Friday mystery object #491 answer

Last week I gave you this detail of a specimen from the Dead Zoo to identify:

I don’t think anyone nailed the identification to species, but several of you get very close, with a trend towards the ursine.

This is the mouth of a Polar Bear Ursus maritimus Phipps, 1774 and even more precisely, it’s the mouth of the Polar Bear shot by Irish explorer Leopold McClintock in April of 1851 on the pack ice between Bathurst Island and Byam Martin Island, in the Canadian Arctic Archipelago.

McClintock’s Polar Bear

As I understand it, this particular bear was tracking McClintock’s group on the ice, and was shot by McClintock to protect the party (and provide some fresh meat). However, the specimen has several bullet holes, which suggest that more than one member of the group took a pop at the bear.

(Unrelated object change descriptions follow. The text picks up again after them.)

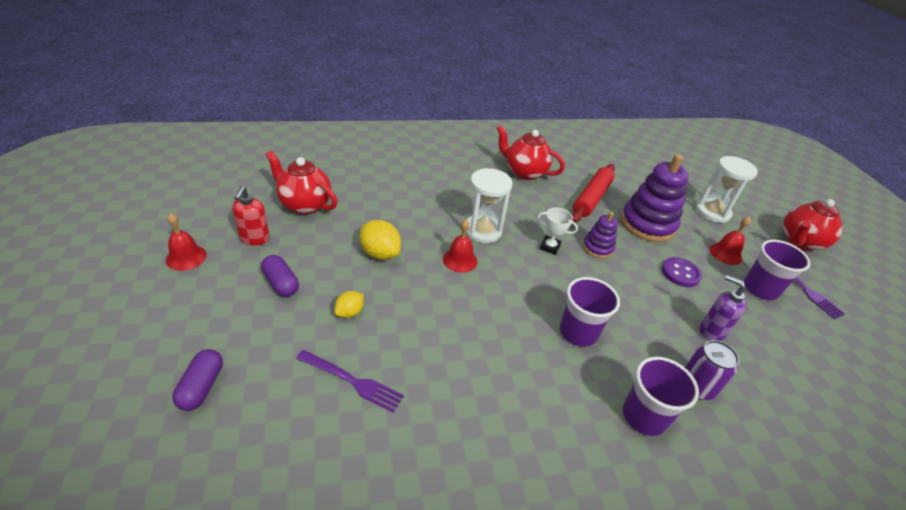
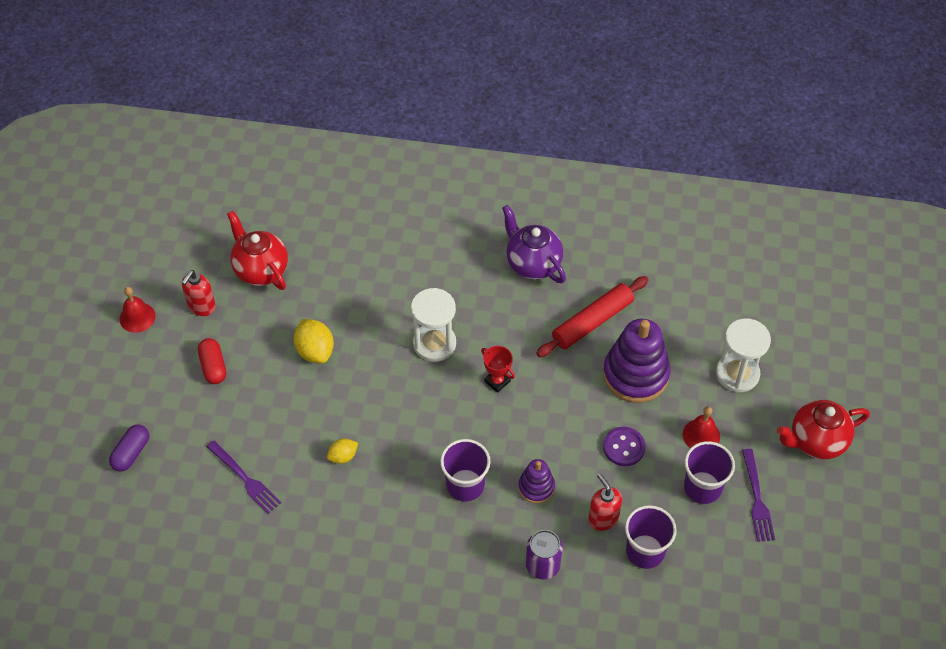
camera: 25 degrees right, 15 degrees up
purple capsule [261,255,299,297] -> red capsule [198,338,226,384]
yellow lemon [334,291,364,318] -> yellow lemon moved to [327,439,358,464]
red bell [443,219,477,273] -> none
red teapot [497,125,565,180] -> purple teapot [502,205,566,283]
white trophy [537,208,578,255] -> red trophy [481,346,515,393]
purple stacking toy [583,212,618,258] -> purple stacking toy moved to [518,459,555,504]
purple cup [623,357,699,436] -> purple cup moved to [625,505,677,569]
purple soap dispenser [700,275,746,341] -> red soap dispenser [588,473,622,531]

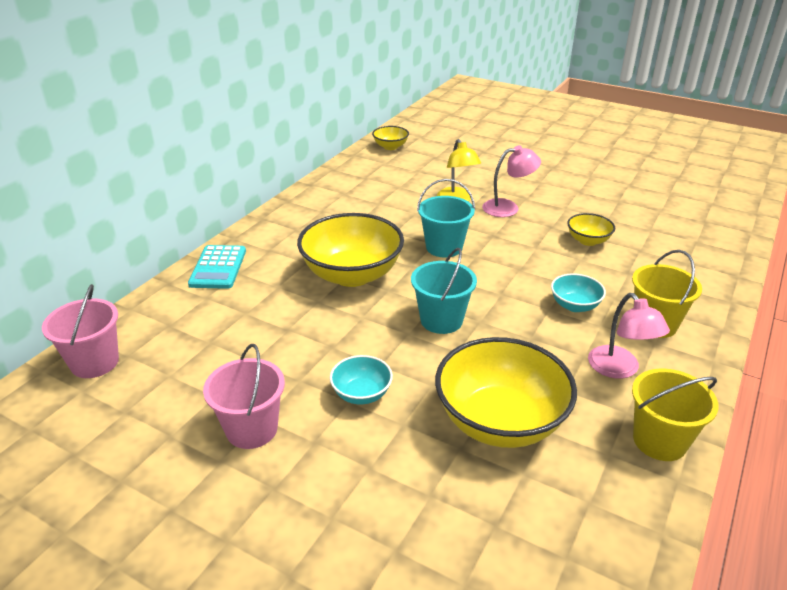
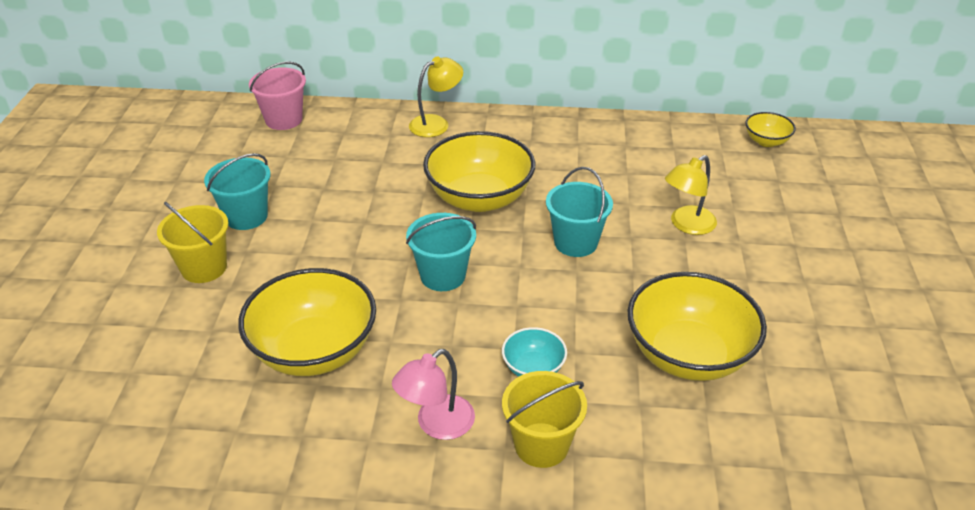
camera: 65 degrees right, 5 degrees up
turquoise calculator [188,245,246,289] -> yellow lamp [409,56,463,137]
pink bucket [203,344,285,449] -> turquoise bucket [204,153,271,230]
turquoise bowl [330,355,393,404] -> none
pink lamp [482,145,541,217] -> none
yellow bowl [567,213,615,246] -> yellow bowl [628,272,767,381], size x2.08
yellow bucket [632,368,719,461] -> yellow bucket moved to [157,202,229,283]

One of several bullet holes in the Polar Bear

Regardless, McClintock is identified as the collector and the specimen was presented to the Royal Dublin Society by Erasmus Ommaney in December that same year. Ommaney was second in second in command of the HMS Resolute, the ship being used to on an expedition to discover the fate of Sir John Franklin, who was lost while attempting to discover the Northwest Passage.

So well done to everyone who managed to recognise the toothy grin of this enormous predator – the animal reputed to give the Arctic its name (“Arctos” meaning “Bear” in Greek – although that probably refers to the constellation Ursa Major or Ursa Minor, which are key navigable features in the northern sky).